11/29/05

Africa: Bush has More on His Mind Than Aid

The exploitation of Africa has a long and sordid history, dripping in blood and corruption and with enough blame and guilt to share between all the participants - Western governments, multinational companies and national leaders.

On trade the US still does extremely well from the plunder of Africa's raw materials.

The Bush administration's $15 billion commitment to AIDS in Africa and the Caribbean, the biggest single pledge by any US administration, undoubtedly benefits America's pharmaceutical companies, but few seriously doubt that its main aim is to improve the well being of the people of Africa and the planet as a whole.

The over-riding American concern in Africa, as it is across the entire globe, is oil security. Oil, its extraction and supply, will always be the top priority for the US. The biggest returns, and the most important product out of Africa for the coming decades, will be petroleum.

The returns are not for Africans though. While 70% of Nigerians exist on a dollar a day, Shell continues to make megaprofits from oil drilling in the country, taking an estimated $30 Billion out of the ground since the 1950s.

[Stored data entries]
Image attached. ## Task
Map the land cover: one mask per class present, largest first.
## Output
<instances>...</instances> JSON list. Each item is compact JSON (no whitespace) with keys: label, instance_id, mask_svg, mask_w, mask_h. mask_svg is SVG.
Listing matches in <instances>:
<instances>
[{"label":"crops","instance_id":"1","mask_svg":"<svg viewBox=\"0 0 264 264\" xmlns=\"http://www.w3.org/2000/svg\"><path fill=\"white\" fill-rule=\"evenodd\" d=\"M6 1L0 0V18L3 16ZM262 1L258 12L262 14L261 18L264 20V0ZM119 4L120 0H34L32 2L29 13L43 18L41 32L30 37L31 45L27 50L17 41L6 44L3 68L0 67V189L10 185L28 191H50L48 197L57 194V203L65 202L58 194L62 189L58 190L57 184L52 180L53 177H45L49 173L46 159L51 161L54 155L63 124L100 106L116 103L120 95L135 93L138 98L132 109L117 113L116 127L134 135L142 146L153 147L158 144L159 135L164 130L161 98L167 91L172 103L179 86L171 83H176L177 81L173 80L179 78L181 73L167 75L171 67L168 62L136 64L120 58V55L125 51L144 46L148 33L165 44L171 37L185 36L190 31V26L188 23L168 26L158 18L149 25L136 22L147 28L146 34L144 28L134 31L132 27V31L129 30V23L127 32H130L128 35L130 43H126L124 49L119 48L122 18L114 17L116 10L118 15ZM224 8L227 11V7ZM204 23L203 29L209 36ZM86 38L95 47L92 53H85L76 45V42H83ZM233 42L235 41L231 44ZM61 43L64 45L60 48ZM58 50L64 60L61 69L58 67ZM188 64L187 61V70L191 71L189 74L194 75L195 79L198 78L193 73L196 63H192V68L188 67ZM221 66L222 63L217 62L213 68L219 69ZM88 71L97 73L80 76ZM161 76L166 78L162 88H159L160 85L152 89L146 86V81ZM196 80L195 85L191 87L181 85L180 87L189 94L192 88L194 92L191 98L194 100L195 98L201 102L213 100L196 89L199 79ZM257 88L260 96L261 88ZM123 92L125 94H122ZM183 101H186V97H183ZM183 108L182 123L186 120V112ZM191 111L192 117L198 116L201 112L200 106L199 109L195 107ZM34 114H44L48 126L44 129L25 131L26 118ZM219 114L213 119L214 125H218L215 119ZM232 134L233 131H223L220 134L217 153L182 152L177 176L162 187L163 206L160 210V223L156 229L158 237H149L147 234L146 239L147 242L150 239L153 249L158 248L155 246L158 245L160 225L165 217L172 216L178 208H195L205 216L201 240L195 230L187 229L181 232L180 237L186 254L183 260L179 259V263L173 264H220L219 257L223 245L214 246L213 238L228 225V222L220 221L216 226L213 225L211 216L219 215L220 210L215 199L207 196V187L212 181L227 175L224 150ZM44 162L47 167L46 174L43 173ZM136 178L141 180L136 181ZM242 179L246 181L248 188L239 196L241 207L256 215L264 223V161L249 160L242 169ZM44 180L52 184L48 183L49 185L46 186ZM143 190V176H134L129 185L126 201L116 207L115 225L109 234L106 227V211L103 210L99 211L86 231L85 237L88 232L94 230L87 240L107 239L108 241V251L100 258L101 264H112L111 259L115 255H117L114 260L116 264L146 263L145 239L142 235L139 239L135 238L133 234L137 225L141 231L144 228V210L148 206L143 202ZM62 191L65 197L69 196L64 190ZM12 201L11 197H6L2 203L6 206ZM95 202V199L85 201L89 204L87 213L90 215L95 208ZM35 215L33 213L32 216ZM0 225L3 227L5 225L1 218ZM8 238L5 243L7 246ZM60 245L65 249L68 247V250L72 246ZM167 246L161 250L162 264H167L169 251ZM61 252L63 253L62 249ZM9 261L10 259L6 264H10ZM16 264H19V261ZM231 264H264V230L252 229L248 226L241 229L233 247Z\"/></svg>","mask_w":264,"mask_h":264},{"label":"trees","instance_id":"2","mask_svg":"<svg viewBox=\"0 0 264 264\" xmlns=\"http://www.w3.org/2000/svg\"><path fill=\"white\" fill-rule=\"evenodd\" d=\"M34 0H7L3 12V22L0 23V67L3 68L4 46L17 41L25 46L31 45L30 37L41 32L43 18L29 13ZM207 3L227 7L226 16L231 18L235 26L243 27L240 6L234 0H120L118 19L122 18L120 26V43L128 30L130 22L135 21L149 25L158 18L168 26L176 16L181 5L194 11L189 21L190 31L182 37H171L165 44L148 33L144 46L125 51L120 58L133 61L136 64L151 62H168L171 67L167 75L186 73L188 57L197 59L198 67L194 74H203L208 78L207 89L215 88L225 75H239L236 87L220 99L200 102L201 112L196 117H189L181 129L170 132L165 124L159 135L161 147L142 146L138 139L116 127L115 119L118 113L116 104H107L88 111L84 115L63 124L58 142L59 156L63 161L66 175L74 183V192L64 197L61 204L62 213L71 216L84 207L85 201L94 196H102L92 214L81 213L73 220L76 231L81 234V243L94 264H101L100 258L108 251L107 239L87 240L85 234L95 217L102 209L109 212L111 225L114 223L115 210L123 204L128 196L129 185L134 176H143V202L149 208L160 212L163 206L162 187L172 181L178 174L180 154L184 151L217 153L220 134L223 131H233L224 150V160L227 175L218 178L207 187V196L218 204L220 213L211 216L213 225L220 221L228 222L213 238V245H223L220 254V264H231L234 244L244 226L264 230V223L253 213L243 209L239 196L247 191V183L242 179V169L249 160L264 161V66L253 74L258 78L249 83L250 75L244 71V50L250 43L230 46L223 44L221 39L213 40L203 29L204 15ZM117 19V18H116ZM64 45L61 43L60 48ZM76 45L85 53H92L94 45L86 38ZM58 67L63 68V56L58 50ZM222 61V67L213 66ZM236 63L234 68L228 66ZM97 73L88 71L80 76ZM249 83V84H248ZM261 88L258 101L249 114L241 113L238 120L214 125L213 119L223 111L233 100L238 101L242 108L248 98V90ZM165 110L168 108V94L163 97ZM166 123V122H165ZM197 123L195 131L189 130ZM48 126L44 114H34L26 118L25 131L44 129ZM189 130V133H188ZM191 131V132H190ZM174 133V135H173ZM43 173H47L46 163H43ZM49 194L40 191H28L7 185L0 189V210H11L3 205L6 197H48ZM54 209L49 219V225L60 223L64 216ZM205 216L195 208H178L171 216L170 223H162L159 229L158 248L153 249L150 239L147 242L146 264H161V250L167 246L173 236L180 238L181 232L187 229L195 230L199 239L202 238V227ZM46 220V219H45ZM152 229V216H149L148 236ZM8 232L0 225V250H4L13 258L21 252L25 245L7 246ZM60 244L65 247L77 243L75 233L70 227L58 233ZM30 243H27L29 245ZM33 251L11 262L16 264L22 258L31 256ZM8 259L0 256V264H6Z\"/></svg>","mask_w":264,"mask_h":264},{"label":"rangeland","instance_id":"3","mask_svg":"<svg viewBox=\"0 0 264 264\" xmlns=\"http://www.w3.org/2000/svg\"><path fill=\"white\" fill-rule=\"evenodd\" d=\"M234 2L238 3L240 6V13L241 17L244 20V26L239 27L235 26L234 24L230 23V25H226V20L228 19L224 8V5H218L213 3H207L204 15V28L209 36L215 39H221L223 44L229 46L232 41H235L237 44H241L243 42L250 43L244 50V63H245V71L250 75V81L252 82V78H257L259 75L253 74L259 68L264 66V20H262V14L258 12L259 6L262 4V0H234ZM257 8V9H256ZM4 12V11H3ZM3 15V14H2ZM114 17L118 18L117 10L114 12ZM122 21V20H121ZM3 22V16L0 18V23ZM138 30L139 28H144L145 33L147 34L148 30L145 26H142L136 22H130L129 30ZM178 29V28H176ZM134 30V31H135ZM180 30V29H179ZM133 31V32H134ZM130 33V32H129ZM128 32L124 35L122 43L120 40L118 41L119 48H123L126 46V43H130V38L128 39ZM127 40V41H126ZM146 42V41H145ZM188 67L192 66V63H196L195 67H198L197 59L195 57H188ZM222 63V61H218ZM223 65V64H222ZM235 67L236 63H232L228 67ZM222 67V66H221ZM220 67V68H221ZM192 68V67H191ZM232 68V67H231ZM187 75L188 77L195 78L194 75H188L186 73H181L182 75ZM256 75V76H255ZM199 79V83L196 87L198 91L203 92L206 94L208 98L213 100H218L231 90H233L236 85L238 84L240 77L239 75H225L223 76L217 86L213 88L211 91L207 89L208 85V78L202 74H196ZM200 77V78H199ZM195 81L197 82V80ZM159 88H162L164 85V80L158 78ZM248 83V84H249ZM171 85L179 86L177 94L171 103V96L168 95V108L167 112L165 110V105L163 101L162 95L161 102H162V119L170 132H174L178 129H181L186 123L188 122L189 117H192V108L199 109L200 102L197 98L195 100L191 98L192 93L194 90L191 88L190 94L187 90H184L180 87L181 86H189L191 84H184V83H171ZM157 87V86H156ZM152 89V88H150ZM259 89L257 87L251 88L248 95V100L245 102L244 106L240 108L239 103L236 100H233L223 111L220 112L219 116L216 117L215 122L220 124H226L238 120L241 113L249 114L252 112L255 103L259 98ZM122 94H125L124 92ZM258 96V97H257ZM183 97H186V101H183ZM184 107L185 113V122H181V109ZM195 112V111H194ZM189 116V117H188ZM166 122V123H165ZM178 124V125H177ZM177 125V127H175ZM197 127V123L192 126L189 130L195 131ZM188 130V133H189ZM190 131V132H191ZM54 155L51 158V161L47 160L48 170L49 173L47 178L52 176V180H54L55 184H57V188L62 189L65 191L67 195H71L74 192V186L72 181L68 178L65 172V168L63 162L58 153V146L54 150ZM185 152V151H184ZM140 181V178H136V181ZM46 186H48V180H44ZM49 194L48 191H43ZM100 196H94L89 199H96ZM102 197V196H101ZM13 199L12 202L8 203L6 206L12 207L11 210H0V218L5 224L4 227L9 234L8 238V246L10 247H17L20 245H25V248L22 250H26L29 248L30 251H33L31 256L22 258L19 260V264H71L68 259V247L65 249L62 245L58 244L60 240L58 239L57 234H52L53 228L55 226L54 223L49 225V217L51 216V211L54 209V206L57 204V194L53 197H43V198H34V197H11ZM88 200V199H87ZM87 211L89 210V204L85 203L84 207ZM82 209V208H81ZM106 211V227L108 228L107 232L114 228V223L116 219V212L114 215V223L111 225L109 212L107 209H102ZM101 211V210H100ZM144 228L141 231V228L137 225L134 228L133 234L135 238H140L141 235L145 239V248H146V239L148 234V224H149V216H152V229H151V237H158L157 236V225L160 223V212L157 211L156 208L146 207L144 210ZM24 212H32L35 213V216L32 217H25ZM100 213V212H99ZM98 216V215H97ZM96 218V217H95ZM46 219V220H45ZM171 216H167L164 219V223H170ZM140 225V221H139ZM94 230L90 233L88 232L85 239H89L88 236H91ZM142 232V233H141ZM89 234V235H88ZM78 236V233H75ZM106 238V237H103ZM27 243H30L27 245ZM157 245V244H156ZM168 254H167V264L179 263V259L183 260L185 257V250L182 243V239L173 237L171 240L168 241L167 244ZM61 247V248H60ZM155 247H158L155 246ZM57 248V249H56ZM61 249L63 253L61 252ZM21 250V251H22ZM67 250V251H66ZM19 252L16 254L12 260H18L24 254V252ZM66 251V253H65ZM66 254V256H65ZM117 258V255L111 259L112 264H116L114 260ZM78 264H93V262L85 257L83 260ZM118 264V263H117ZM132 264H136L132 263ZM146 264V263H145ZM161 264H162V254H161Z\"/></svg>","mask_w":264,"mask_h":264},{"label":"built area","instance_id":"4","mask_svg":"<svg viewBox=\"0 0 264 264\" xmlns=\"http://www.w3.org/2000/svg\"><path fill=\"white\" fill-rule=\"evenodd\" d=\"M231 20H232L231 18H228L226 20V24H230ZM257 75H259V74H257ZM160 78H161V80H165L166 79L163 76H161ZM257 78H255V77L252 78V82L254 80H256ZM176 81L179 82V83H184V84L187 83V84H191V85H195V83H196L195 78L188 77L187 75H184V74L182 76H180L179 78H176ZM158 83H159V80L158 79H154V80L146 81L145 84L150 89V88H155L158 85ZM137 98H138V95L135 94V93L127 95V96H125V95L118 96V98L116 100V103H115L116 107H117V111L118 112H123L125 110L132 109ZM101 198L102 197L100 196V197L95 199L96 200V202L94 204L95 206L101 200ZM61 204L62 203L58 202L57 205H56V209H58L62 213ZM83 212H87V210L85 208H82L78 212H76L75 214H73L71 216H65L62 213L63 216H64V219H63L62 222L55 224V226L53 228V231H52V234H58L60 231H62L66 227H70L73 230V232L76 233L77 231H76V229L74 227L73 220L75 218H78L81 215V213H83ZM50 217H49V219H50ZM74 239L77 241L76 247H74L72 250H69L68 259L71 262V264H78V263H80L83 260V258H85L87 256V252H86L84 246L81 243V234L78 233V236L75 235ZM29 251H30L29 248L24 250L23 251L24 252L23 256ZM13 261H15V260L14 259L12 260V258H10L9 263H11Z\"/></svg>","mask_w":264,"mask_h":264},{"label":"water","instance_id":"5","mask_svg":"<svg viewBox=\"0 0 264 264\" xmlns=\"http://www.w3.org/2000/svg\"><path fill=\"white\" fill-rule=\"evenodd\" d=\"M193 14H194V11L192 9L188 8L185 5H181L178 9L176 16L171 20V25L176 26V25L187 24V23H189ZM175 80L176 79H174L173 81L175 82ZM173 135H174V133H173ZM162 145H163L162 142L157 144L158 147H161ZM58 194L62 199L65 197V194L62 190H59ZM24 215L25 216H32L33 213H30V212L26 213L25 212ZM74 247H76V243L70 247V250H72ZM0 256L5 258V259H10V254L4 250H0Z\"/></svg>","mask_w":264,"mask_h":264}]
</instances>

#### Questions:
**1.** According to the Africa article, which participants share the blame and guilt for the exploitation of Africa?
**2.** Pick up the Africa article after its last sentence and continue it.
None of the rows are needed here.

#### Answers to each task:
**1.** Western governments, multinational companies and national leaders.

**2.**
At present 12% of US oil comes from Africa. And by 2015, when the UN's Millennium Goals to halve world poverty will be laughably incomplete, that proportion will have reached 25%.

To control the security of oil supply will, in all likelihood, require a large US military presence near the oilfields. Fortunately for the US most of West Africa's oilfields are offshore, and so less vulnerable to sabotage, insurrection or local instability.

With oil an economic weapon, there will be no shortage of regime changes, human rights abuses and privately sponsored coup attempts to control the flow of the most precious commodity. Poverty and the needs of the African population will take second place to US geo-political strategy. In the lexicon of aid and trade, the NEPAD agreements and the AGOA, there are only three letters that really matter to the US in Africa, they are O-I-L.